All the 1940s detective story tropes are there: the beautiful femme fatale, the mysterious woman in distress, the hardboiled detective(s), the sassy secretary, the frame-job murder, the hapless patsy. But again, things are off. For one, what exactly is the nature of this detective agency? For another, why are people so strangely somnambulant? Why does Unwin's choice of hat matter to his job? What are we to make of the clipped, Edwardian prose, so curiously flat and detached?
The mysteries include the mummy with modern dental work at the Municipal Museum, the theft of the 12th of November (you read that correctly), the 7:27 a.m. train that always runs a minute late, a defunct carnival, dream infiltration, a casino where sleepwalkers gamble with alarm clocks, and a man who has died 3 times. How they are related to the missing Travis Sivart, the murdered Watcher, a recently-resurfaced magician, the menacing, formerly-conjoined twins who drive the steam-powered carriage, and the museum cleaner who wrote the titular "Manual of Detection" makes up the meat of the story.

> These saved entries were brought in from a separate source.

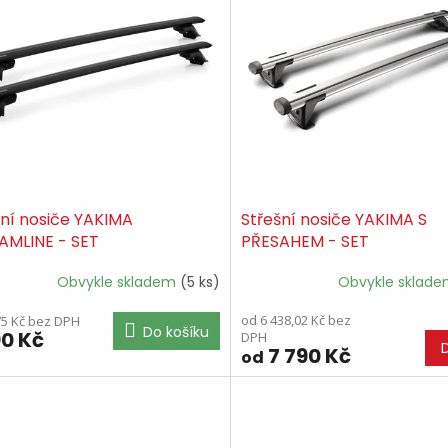
šní nosiče YAKIMA
Střešní nosiče YAKIMA S
AMLINE - SET
PŘESAHEM - SET
Obvykle skladem
(5 ks)
Obvykle sklad
od 6 438,02 Kč bez
75 Kč bez DPH
Do košíku
90 Kč
DPH
7 790 Kč
od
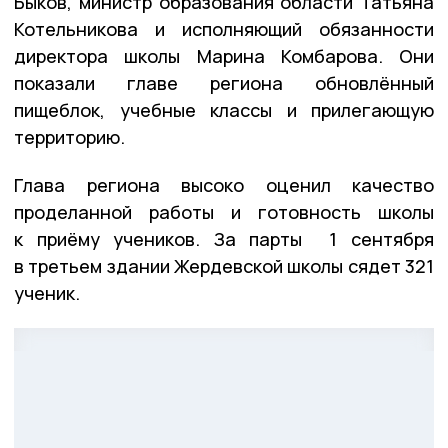
Быков, министр образования области Татьяна
Котельникова и исполняющий обязанности
директора школы Марина Комбарова. Они
показали главе региона обновлённый
пищеблок, учебные классы и прилегающую
территорию.
Глава региона высоко оценил качество
проделанной работы и готовность школы
к приёму учеников. За парты 1 сентября
в третьем здании Жердевской школы сядет 321
ученик.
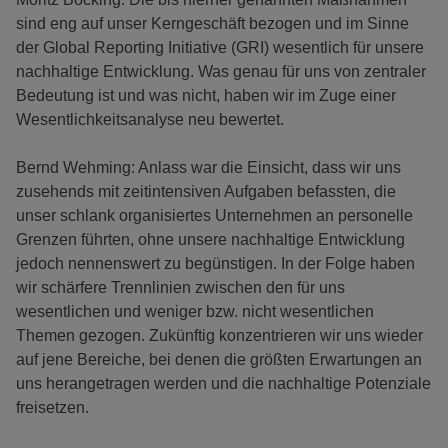
sind eng auf unser Kerngeschäft bezogen und im Sinne
der Global Reporting Initiative (GRI) wesentlich für unsere
nachhaltige Entwicklung. Was genau für uns von zentraler
Bedeutung ist und was nicht, haben wir im Zuge einer
Wesentlichkeitsanalyse neu bewertet.
Bernd Wehming: Anlass war die Einsicht, dass wir uns
zusehends mit zeitintensiven Aufgaben befassten, die
unser schlank organisiertes Unternehmen an personelle
Grenzen führten, ohne unsere nachhaltige Entwicklung
jedoch nennenswert zu begünstigen. In der Folge haben
wir schärfere Trennlinien zwischen den für uns
wesentlichen und weniger bzw. nicht wesentlichen
Themen gezogen. Zukünftig konzentrieren wir uns wieder
auf jene Bereiche, bei denen die größten Erwartungen an
uns herangetragen werden und die nachhaltige Potenziale
freisetzen.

And what a story. Again, lots of fun, but I confess at times I allowed my attention to wander largely, I think, because of the flat prose style. It's necessary for the key plot point, the dream infiltration reminiscent of Inception, but until you understand that, keep the background music off and eliminate external distractions so that you can focus on the narrative.
Once the pieces start falling into place, the pace accelerates and, again like in a classic detective novel, the good, the bad and the ambiguous all meet their various rewards. Plot twists, big reveals, character reversals, and comeuppances abound. It seems like we're back on traditional ground, but it's all clever parody, subversion, and (God help me) deconstruction. The book leaves us with a number of questions about the surveillance and control, the illusions we trade for reality, and what it means to be "awake". It's not for everyone, and, judging by some other reviews, a lot of readers couldn't/didn't finish it. But if you are looking for something subversive, original, a little confusing, and, yes, fun, give it a go. You might just enjoy yourself.